I vote 1020. Seems to me that only source-level code should see the LET's binding.
But there's an implementation problem because the evaluator has to know to suppress LET bindings on reevaluations. REEVAL takes pains to make sure it's running through the same code path as the evaluator normally would. It's not exactly clear what bits to check or flip to know how to control this behavior.
Tricky as that is, it would get even trickier if we said you wanted to apply the LET binding...because it gets hard to know whether you've applied it twice. Imagine if you said instead:
>> x: 1000 >> code: '(x + 20) >> do compose [let x: 284, reeval '(code)] == 304 ; we want it to see the LET X
How does REEVAL know if the let x: 284 was taken into account already or not? This depends on whether the argument was literal or fetched through a variable. But REEVAL isn't supposed to know anything about its argument besides its value. I rigged up a fix, and we can see how well it holds up.

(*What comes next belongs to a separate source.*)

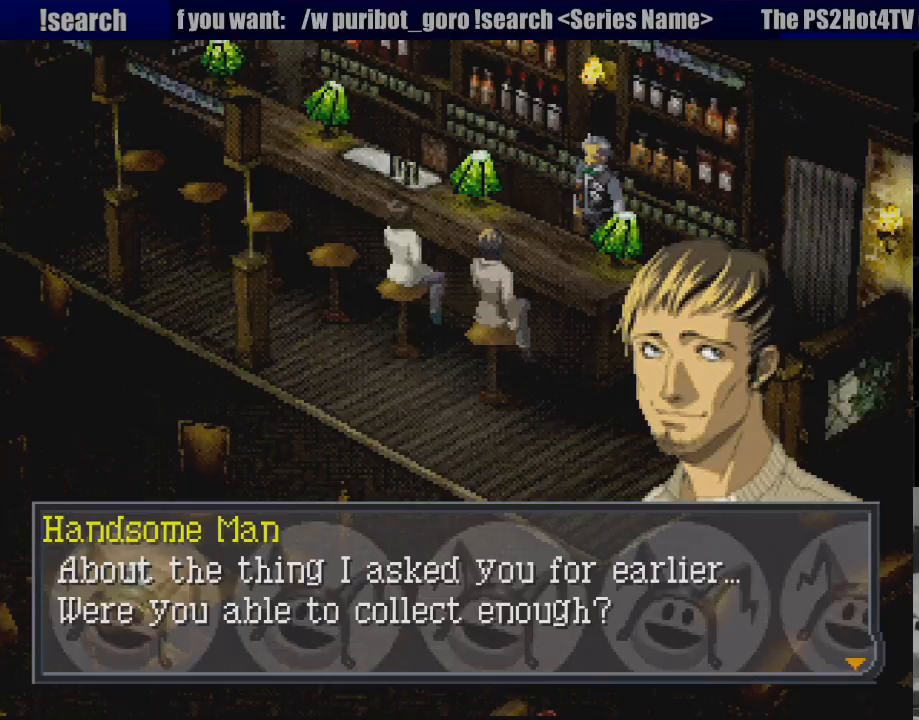
{"buttons": [], "events": []}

I think this points to the idea that LET and USE should probably stick to having near-parity in outcomes. That means the binding only applies to source, not things fetched and then "treated as source" later.
Anyway, difficult stuff...all on the way to getting rid of FUNCT-behavior-of-FUNCTION. Since there's such a big monster of a codebase to try it on (including the Mezzanine, Rebmake, and ReplPad) it's getting exercised fairly heavily.